An order in conformity with this opinion shall issue.

NOTES

[1] The court notes that the SIAA provides that actions thereunder "shall proceed and shall be heard and determined according to the principles of law and to the rules of practice obtaining in like cases between private parties." 46 U.S.C. § 743. The court also notes that under both general maritime law and the Jones Act, a private time charterer will not be held liable for the shipowner's negligence or failure to provide a seaworthy vessel because operational control has not shifted to the time charterer from the owner. M.J. Norris, The Law of Maritime Personal Injuries 3rd, § 130 (1987). The courts have previously used a similar test in many cases involving liability under the SIAA but not considering time charters. See Cosmopolitan Shipping Co. v. McAllister, 337 U.S. 783, 69 S. Ct. 1317, 93 L. Ed. 1692 (1949) (determining that general agent who has no duties in actual management or navigation of U.S. owned vessel not liable for crew injured through crew negligence under SIAA and Jones Act); Weade v. Dichmann, Wright & Pugh, Inc., 337 U.S. 801, 69 S. Ct. 1326, 93 L. Ed. 1704 (1949) (sameinjured passenger); Fink v. Shepard S.S. Co., 337 U.S. 810, 69 S. Ct. 1330, 93 L. Ed. 1709 (1949) (same, wages, maintenance and cure); Trautman v. Buck Steber, Inc., 693 F.2d 440 (5th Cir.1982) (U.S. not liable for injury to diver from negligence of subcontractor where U.S. exercised no operational control over subcontractor). The conclusion that a United States agency as a time charterer cannot be liable would seem to be compelled by these arguments.

However, as noted in the body of this opinion, the Supreme Court has concluded in contexts other than personal injury that the United States is liable under the SIAA when the vessel is merely time chartered. See Calmar S.S. Corp. v. United States, 345 U.S. 446, 73 S. Ct. 733, 97 L. Ed. 1140 (1953); Matson Navigation Co. v. United States, 284 U.S. 352, 52 S. Ct. 162, 76 L. Ed. 336 (1932). This position also appears well grounded in the language of the SIAA itself. 46 U.S.C. § 741 exempts from seizure any "vessel owned by the United States ... in the possession of the United States ... or operated by or for the United States." The first phrase clearly applies to vessels actually owned by the United States. The second phrase covers vessels within the legal possession of the United States, such as bareboat charters and requisitioned vessels. If the third phrase is not to be a nullity, it must apply to situations where the vessel is used exclusively for the purposes of the United States but the United States neither owns or possesses the vessel. This can only mean time and voyage charters.

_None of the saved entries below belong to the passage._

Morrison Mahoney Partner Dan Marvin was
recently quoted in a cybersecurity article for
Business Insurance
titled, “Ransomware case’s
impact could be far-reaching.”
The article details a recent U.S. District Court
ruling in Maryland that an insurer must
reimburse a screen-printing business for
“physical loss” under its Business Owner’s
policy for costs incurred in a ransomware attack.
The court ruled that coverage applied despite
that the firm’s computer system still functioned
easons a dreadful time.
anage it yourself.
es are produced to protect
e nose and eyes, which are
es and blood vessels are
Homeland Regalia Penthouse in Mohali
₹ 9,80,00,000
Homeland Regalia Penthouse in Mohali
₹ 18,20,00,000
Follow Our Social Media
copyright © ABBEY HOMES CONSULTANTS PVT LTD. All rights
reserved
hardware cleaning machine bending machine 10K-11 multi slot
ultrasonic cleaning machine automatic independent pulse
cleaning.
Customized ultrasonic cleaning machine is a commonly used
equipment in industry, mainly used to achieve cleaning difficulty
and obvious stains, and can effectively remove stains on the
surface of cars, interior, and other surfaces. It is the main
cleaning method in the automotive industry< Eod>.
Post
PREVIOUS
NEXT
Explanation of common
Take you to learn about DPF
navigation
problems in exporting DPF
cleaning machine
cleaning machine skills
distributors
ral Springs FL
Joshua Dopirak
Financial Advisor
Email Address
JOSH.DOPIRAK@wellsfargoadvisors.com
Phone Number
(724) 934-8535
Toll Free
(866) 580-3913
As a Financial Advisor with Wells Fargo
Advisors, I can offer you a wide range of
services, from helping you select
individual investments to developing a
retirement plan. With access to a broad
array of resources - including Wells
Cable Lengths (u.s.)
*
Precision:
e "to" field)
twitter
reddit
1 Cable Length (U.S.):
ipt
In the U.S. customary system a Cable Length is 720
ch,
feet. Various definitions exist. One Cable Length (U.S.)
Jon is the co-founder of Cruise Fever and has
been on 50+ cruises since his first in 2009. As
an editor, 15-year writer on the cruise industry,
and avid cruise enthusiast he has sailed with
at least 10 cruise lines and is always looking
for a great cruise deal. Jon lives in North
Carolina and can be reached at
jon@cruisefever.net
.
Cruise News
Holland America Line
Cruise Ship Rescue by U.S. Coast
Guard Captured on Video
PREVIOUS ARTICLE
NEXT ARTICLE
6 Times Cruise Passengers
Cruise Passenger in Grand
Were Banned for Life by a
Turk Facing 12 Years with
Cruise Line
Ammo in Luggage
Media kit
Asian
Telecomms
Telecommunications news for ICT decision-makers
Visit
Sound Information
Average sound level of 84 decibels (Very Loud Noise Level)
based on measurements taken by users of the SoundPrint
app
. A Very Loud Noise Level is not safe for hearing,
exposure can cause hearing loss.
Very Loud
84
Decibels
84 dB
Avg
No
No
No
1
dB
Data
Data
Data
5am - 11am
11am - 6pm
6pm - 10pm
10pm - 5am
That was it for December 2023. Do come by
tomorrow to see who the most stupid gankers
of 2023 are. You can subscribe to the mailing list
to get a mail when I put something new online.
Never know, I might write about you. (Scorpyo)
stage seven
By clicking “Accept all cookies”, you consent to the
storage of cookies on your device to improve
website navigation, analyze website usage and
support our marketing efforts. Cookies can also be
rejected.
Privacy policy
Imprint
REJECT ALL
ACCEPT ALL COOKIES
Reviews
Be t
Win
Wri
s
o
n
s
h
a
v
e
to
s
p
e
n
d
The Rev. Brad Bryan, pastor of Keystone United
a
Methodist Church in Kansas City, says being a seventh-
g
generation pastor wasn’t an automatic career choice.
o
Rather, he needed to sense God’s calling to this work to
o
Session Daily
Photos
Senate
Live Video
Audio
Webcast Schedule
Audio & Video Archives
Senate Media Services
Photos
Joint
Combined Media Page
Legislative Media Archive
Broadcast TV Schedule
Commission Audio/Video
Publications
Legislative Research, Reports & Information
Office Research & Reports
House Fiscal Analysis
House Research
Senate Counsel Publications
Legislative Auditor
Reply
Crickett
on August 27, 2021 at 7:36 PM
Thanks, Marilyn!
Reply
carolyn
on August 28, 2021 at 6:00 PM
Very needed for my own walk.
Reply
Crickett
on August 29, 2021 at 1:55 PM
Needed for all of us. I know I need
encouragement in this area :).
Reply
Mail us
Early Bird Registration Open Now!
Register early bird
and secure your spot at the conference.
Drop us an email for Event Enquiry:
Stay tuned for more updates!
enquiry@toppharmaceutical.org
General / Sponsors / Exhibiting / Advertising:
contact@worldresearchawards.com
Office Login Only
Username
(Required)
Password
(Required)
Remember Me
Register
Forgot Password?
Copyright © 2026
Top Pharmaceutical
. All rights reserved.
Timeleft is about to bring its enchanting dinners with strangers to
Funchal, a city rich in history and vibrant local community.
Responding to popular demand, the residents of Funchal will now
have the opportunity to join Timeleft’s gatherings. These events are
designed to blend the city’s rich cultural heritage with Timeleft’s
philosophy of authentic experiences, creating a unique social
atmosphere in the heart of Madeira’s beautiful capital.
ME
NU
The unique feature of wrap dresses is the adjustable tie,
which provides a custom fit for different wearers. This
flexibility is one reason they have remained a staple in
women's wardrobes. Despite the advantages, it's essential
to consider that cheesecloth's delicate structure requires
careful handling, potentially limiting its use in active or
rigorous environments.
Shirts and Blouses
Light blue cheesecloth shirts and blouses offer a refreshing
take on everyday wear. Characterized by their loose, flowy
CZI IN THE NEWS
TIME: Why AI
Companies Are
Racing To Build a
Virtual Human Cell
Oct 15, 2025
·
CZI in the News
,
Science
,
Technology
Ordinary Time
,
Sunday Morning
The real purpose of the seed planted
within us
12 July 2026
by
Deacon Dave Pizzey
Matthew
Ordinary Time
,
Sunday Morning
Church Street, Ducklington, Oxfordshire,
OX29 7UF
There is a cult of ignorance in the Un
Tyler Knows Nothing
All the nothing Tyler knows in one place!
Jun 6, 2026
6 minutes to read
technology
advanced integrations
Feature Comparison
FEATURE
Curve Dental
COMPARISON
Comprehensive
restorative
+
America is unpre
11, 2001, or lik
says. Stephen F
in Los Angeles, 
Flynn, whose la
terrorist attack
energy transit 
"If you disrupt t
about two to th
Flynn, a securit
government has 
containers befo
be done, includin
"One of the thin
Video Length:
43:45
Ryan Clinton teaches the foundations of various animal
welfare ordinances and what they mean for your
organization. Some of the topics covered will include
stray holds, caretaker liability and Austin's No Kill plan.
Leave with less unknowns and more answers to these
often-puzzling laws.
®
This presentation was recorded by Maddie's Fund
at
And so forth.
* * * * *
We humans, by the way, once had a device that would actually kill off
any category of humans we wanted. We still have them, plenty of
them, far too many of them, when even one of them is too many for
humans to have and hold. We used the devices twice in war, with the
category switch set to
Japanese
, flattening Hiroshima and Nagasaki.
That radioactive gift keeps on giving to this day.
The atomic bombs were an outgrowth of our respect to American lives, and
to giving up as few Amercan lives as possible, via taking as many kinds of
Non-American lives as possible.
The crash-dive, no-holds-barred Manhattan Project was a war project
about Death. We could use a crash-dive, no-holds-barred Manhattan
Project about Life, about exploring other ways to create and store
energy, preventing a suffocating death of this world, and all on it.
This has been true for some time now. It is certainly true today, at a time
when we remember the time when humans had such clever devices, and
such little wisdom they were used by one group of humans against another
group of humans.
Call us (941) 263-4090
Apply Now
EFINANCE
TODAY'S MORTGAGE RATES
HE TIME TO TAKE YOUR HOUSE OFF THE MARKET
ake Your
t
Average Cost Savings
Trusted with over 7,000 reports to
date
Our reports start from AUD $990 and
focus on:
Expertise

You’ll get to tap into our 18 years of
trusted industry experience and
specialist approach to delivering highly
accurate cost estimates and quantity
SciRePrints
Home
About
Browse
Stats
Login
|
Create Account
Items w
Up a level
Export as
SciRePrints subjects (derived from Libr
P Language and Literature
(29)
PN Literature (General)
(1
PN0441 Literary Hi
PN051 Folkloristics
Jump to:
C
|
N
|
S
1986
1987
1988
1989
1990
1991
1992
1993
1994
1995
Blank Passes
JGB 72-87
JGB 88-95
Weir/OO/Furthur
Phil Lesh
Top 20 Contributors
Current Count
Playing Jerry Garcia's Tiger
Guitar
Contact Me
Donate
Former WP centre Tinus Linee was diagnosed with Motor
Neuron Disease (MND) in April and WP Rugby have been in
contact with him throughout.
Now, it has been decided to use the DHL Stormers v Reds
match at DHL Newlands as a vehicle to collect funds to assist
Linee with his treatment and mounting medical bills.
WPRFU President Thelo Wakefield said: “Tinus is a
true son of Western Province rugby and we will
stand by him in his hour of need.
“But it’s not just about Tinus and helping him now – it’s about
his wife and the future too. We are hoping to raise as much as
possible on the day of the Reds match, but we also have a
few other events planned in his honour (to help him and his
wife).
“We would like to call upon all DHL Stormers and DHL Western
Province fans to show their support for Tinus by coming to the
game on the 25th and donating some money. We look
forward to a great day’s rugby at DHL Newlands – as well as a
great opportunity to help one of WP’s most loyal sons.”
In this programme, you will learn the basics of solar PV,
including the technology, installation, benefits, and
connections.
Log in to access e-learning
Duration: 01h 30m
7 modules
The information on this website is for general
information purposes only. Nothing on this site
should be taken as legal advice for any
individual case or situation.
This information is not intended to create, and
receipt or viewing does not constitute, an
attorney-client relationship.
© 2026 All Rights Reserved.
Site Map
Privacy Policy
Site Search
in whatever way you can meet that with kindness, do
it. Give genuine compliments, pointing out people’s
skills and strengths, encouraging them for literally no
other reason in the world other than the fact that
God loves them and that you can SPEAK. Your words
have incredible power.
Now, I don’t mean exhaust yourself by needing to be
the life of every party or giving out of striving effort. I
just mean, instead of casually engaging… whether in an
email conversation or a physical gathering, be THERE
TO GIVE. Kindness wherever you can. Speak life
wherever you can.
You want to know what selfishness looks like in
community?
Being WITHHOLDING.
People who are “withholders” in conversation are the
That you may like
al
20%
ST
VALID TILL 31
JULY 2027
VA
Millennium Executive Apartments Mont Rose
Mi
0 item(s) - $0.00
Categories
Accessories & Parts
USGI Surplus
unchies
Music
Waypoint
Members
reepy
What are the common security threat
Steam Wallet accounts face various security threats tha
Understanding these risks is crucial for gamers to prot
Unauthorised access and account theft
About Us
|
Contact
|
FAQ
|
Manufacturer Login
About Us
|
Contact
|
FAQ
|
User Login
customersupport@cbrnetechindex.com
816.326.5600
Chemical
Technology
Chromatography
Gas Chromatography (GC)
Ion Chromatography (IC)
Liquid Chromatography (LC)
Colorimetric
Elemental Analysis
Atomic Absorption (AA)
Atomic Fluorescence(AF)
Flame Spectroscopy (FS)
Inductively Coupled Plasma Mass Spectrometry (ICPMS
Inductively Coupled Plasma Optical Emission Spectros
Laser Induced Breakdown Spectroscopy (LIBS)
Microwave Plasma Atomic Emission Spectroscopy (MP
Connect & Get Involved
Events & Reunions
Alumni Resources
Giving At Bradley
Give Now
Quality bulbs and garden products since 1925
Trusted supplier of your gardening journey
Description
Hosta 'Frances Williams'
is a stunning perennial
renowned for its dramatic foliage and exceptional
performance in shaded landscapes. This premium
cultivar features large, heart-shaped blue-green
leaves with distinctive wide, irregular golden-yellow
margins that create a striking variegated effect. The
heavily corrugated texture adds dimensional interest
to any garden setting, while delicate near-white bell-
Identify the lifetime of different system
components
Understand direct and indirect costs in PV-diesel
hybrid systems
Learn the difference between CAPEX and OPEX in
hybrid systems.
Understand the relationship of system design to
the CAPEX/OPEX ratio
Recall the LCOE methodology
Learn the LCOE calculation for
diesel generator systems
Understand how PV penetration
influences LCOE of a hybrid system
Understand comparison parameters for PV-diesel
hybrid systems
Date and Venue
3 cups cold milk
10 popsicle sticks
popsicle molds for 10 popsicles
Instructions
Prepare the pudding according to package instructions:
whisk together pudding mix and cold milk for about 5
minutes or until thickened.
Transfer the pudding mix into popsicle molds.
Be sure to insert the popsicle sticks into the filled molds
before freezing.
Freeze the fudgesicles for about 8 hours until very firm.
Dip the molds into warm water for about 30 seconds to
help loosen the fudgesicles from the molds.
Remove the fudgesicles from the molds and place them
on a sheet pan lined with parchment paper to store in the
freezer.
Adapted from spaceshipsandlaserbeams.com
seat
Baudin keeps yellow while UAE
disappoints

This is the only reasonable reading in light of the history of the act. The purpose of the act was to permit suit against the United States for actions of vessels in its service while freeing such vessels from threat of arrest under an action in rem. The purpose would not be served by limiting the application of the act to vessels owned or possessed by the United States. The government had equal interest in preventing the seizure of vessels operated exclusively for it. Ironically, were the M/V TERRI the only vessel available for its purpose and had the vessel been seized in an action in rem, the United States conceivably would be before this court arguing for the application of the SIAA to time charters.

[2] Sevin states that the seaman's rights under the Jones Act and SIAA are limited to those available in admiralty. Sevin, 88 F.2d at 989. This implies that the right to jury trial afforded to seamen by the Jones Act is not available when the action is brought through the SIAA.

[3] The United States may assert this claim in a separate action for indemnification or, alternatively, in a cross-claim within the cause sub judice.